Him or Hur?

Politico Playbook previews the testimony later this morning of Special Counsel Robert Hur before the House Judiciary Committee. Hur is to testify on the report of his investigation of Joe Biden’s mishandling of classified documents (i.e., the report submitted to Attorney General Merrick Garland). The Playbookers have obtained and posted Hur’s opening statement here. These are the operative paragraphs:

My report reflects my best effort to explain why I declined to recommend charging President Biden. I analyzed the evidence as prosecutors routinely do: by assessing its strengths and weaknesses, including by anticipating the ways in which the President’s defense lawyers might poke holes in the government’s case if there were a trial and seek to persuade jurors that the government could not prove his guilt beyond a reasonable doubt.

There has been a lot of attention paid to language in the report about the President’s memory, so let me say a few words about that. My task was to determine whether the President retained or disclosed national defense information “willfully”—meaning, knowingly and with the intent to do something the law forbids.

I could not make that determination without assessing the President’s state of mind. For that reason, I had to consider the President’s memory and overall mental state, and how a jury likely would perceive his memory and mental state in a criminal trial. These are the types of issues prosecutors analyze every day. And because these issues were important to my ultimate decision, I had to include a discussion of them in my report to the Attorney General.

The evidence and the President himself put his memory squarely at issue. We interviewed the President and asked him about his recorded statement, “I just found all the classified stuff downstairs.” He told us that he didn’t remember saying that to his ghostwriter. He also said he didn’t remember finding any classified material in his home after his vice presidency. And he didn’t remember anything about how classified documents about Afghanistan made their way into his garage.

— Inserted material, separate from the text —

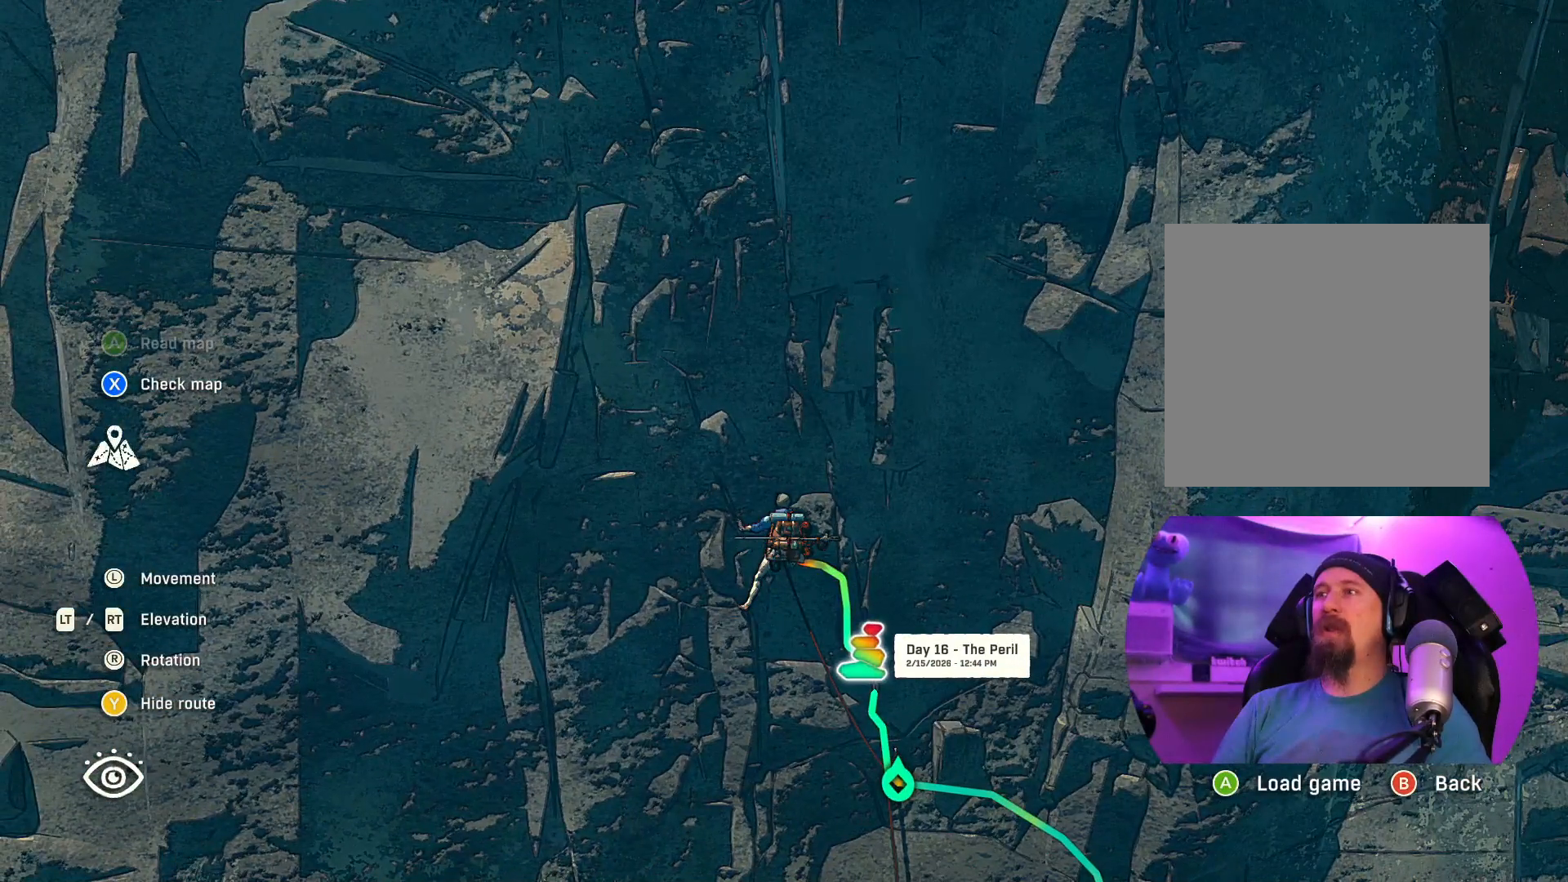
{"buttons": [], "left_stick": "center", "right_stick": "center", "events": [[84, "left_stick", "up-right"], [134, "right_stick", "down"], [367, "left_stick", "center"], [367, "right_stick", "center"]]}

My assessment in the report about the relevance of the President’s memory was necessary and accurate and fair. Most importantly, what I wrote is what I believe the evidence shows, and what I expect jurors would perceive and believe. I did not sanitize my explanation. Nor did I disparage the President unfairly. I explained to the Attorney General my decision and the reasons for it. That’s what I was required to do.

This is confused and confusing. Did Hur base his non-prosecution decision on his putative inability to prove the mental element of the possible offenses? Hur implies it is “willfulness,” although “gross negligence” would have sufficed to prove the offense under 28 U.S.C § 793. Or did he base his non-prosecution decision on a jury’s anticipated pity for a senile dolt? I trust that some members of the committee will home in on this issue this morning.